The language used by company CEOs and top-level management – particularly the tone and choice of words in financial reports – holds clues to possible deceptive conduct, according to research.
In a paper just published by the Journal of Business Ethics, Professor Russell Craig, Head of Victoria University's School of Accounting and Finance, and his colleagues Tony Mortensen (University of Canterbury) and Shefali Iyer (Deloitte, NZ), argue that reports and letters written by fraudulent company bosses contain distinctive linguistic tendencies.
The researchers used as their case study the Indian multi-national Satyam, which collapsed in 2009 after company chair Ramalinga Raju confessed to extensive deception, in the order of $US 1 billion, relating to company earnings and assets.
Drawing on research into the common markers of deceptive communication, as well as software designed to quantitatively trace linguistic patterns and trends, they found that that Raju's choice of words was consistent with patterns used by those engaged in deception.
In particular, the researchers noticed the following linguistic 'alarm bells' in the five annual report letters preceding the company's collapse: a shift from first person singular pronouns (I me, mine) to plural pronouns (we, us, ours); a dominant positive tone; a tendency to use positive emotion words; and a pronounced reluctance to use numerical terms.
The researchers argue that these linguistic signals should serve as warning signs to auditors and regulators, and that systematic analysis of language, and not just numbers, should become routine in auditing processes.
While the methods demonstrated by the researchers would not automatically identify deceptive conduct, they could provide a useful warning signal of the need for closer investigation of a company's affairs.

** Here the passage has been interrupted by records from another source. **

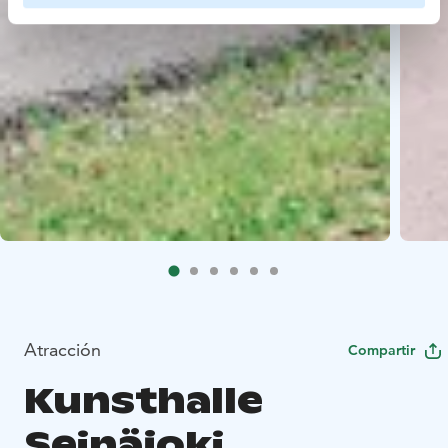
Atracción
Compartir
Kunsthalle
Seinäjoki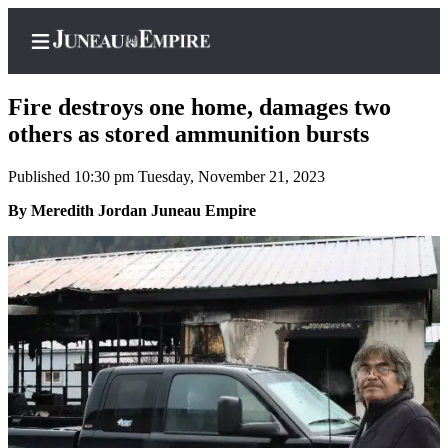
Fire destroys one home, damages two
others as stored ammunition bursts
Published 10:30 pm Tuesday, November 21, 2023
Home
By Meredith Jordan Juneau Empire
Subscriber
Center
Subscribe
My
Account
Contact
Our
Subscriber
Center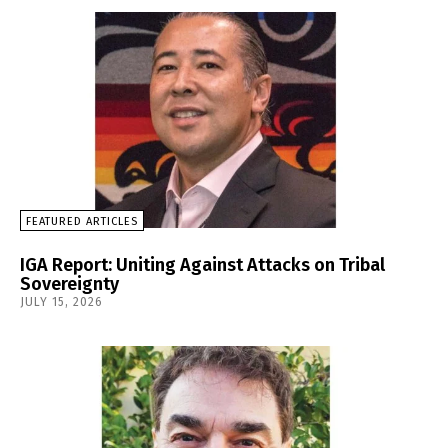
FEATURED ARTICLES
IGA Report: Uniting Against Attacks on Tribal
Sovereignty
JULY 15, 2026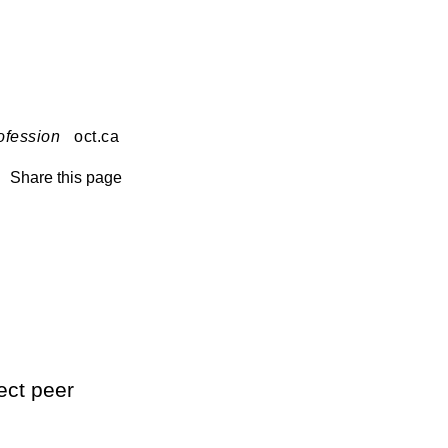
ofession
oct.ca
Share this page
ect peer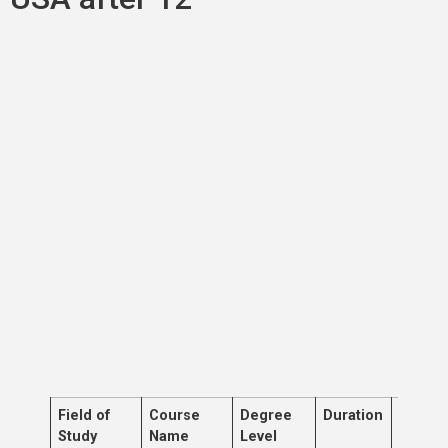
Field of
Course
Degree
Duration
Descri
Study
Name
Level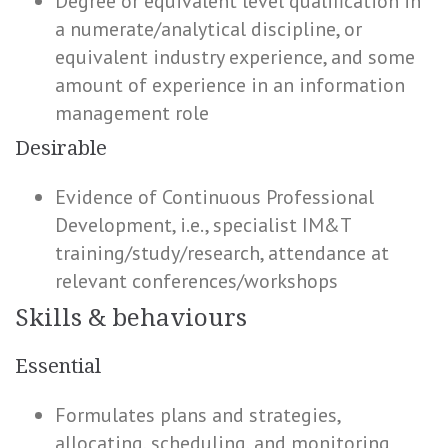
Degree or equivalent level qualification in
a numerate/analytical discipline, or
equivalent industry experience, and some
amount of experience in an information
management role
Desirable
Evidence of Continuous Professional
Development, i.e., specialist IM&T
training/study/research, attendance at
relevant conferences/workshops
Skills & behaviours
Essential
Formulates plans and strategies,
allocating, scheduling, and monitoring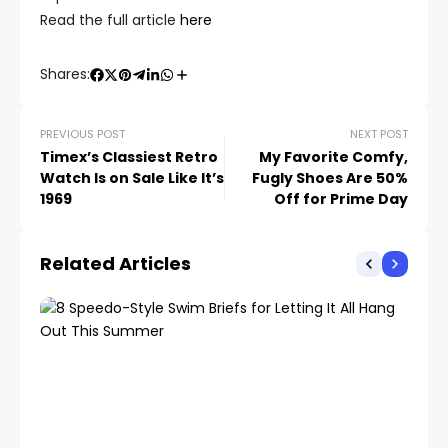
Read the full article
here
Shares:
PREVIOUS POST
NEXT POST
Timex’s Classiest Retro
My Favorite Comfy,
Watch Is on Sale Like It’s
Fugly Shoes Are 50%
1969
Off for Prime Day
Related Articles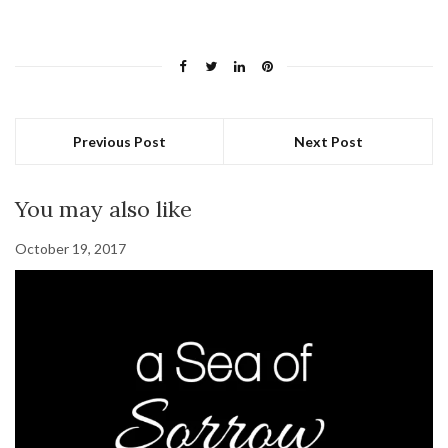
Previous Post
Next Post
You may also like
October 19, 2017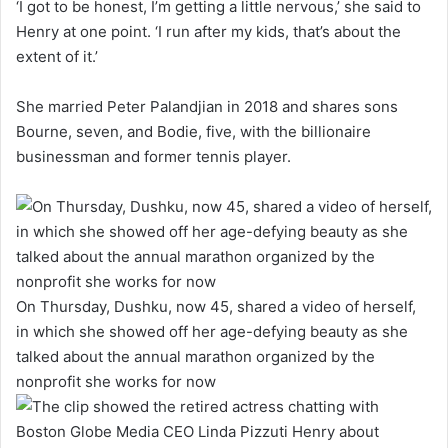
‘I got to be honest, I’m getting a little nervous,’ she said to
Henry at one point. ‘I run after my kids, that’s about the
extent of it.’
She married Peter Palandjian in 2018 and shares sons
Bourne, seven, and Bodie, five, with the billionaire
businessman and former tennis player.
On Thursday, Dushku, now 45, shared a video of herself,
in which she showed off her age-defying beauty as she
talked about the annual marathon organized by the
nonprofit she works for now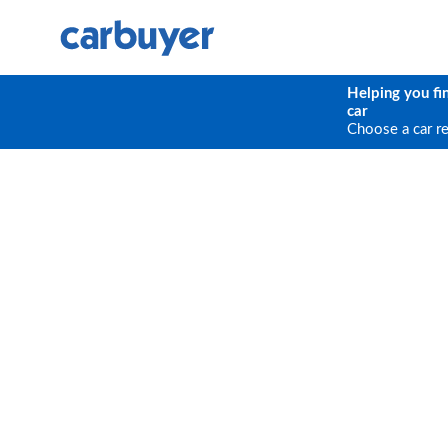
Helping you fi
car
Choose a car r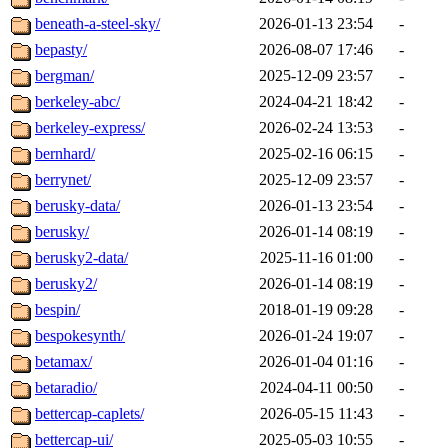
beneath-a-steel-sky/
2026-01-13 23:54
-
bepasty/
2026-08-07 17:46
-
bergman/
2025-12-09 23:57
-
berkeley-abc/
2024-04-21 18:42
-
berkeley-express/
2026-02-24 13:53
-
bernhard/
2025-02-16 06:15
-
berrynet/
2025-12-09 23:57
-
berusky-data/
2026-01-13 23:54
-
berusky/
2026-01-14 08:19
-
berusky2-data/
2025-11-16 01:00
-
berusky2/
2026-01-14 08:19
-
bespin/
2018-01-19 09:28
-
bespokesynth/
2026-01-24 19:07
-
betamax/
2026-01-04 01:16
-
betaradio/
2024-04-11 00:50
-
bettercap-caplets/
2026-05-15 11:43
-
bettercap-ui/
2025-05-03 10:55
-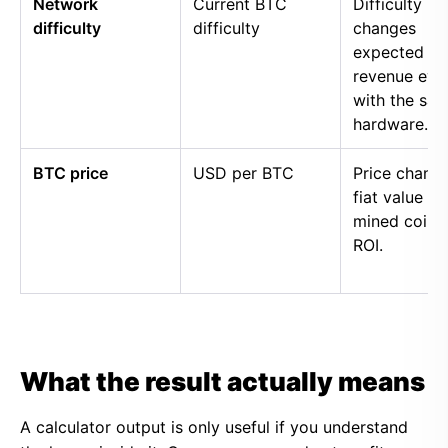
Network
Current BTC
Difficulty
difficulty
difficulty
changes
expected
revenue eve
with the sa
hardware.
BTC price
USD per BTC
Price chang
fiat value of
mined coins
ROI.
What the result actually means
A calculator output is only useful if you understand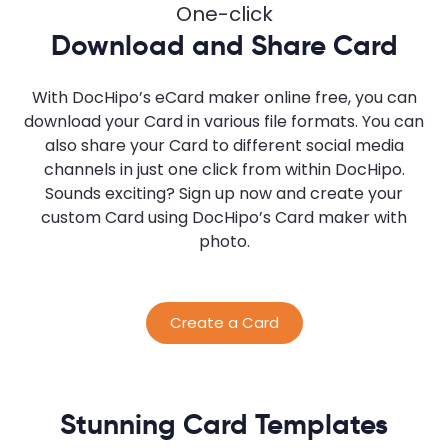
One-click
Download and Share Card
With DocHipo’s eCard maker online free, you can
download your Card in various file formats. You can
also share your Card to different social media
channels in just one click from within DocHipo.
Sounds exciting? Sign up now and create your
custom Card using DocHipo’s Card maker with
photo.
Create a Card
Stunning Card Templates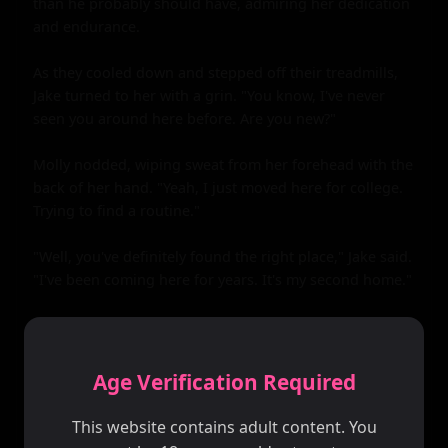
than he probably should have, admiring her dedication 
and endurance.

As they cooled down and stepped off their treadmills, 
Jake turned to her with a grin. "You know, I've never 
seen you around here before. Are you new?"

Molly nodded, wiping sweat from her forehead with the 
back of her hand. "Yeah, I just moved here for college. 
Trying to find a routine."

"Well, you've definitely found the right place," Jake said. 
"I've been coming here for years. It's my second home."

They talked for a while longer, exchanging stories and 
getting to know each other. Jake learned that Molly was 
not only beautiful but also intelligent and witty, with a 
Age Verification Required
sharp sense of humor that had him laughing out loud 
more than once.

This website contains adult content. You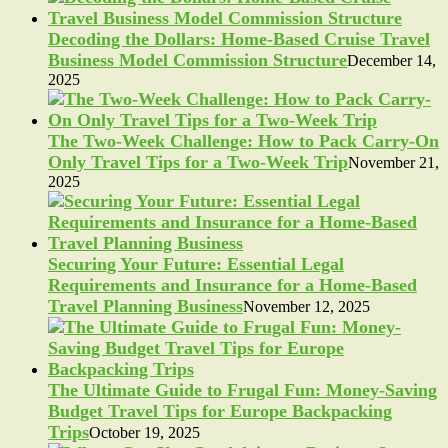
Decoding the Dollars: Home-Based Cruise Travel
Business Model Commission Structure
December 14,
2025
The Two-Week Challenge: How to Pack Carry-On
Only Travel Tips for a Two-Week Trip
November 21,
2025
Securing Your Future: Essential Legal
Requirements and Insurance for a Home-Based
Travel Planning Business
November 12, 2025
The Ultimate Guide to Frugal Fun: Money-Saving
Budget Travel Tips for Europe Backpacking
Trips
October 19, 2025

"Changes to current risk assessment processes appear to be justified in view of the fact that neither Satyam's auditors nor market regulators identified or suspected that a major fraud was being committed," the researchers said.
"Our findings point to the desirability of encouraging the monitoring of letters to shareholders by senior executives for signs of possible corporate distress or improper or unethical behaviour. Such monitoring could be conducted routinely by auditors as part of their assessment of business leadership risk... They could also be used by credit rating agencies and financial analysts as part of their risk assessment procedures."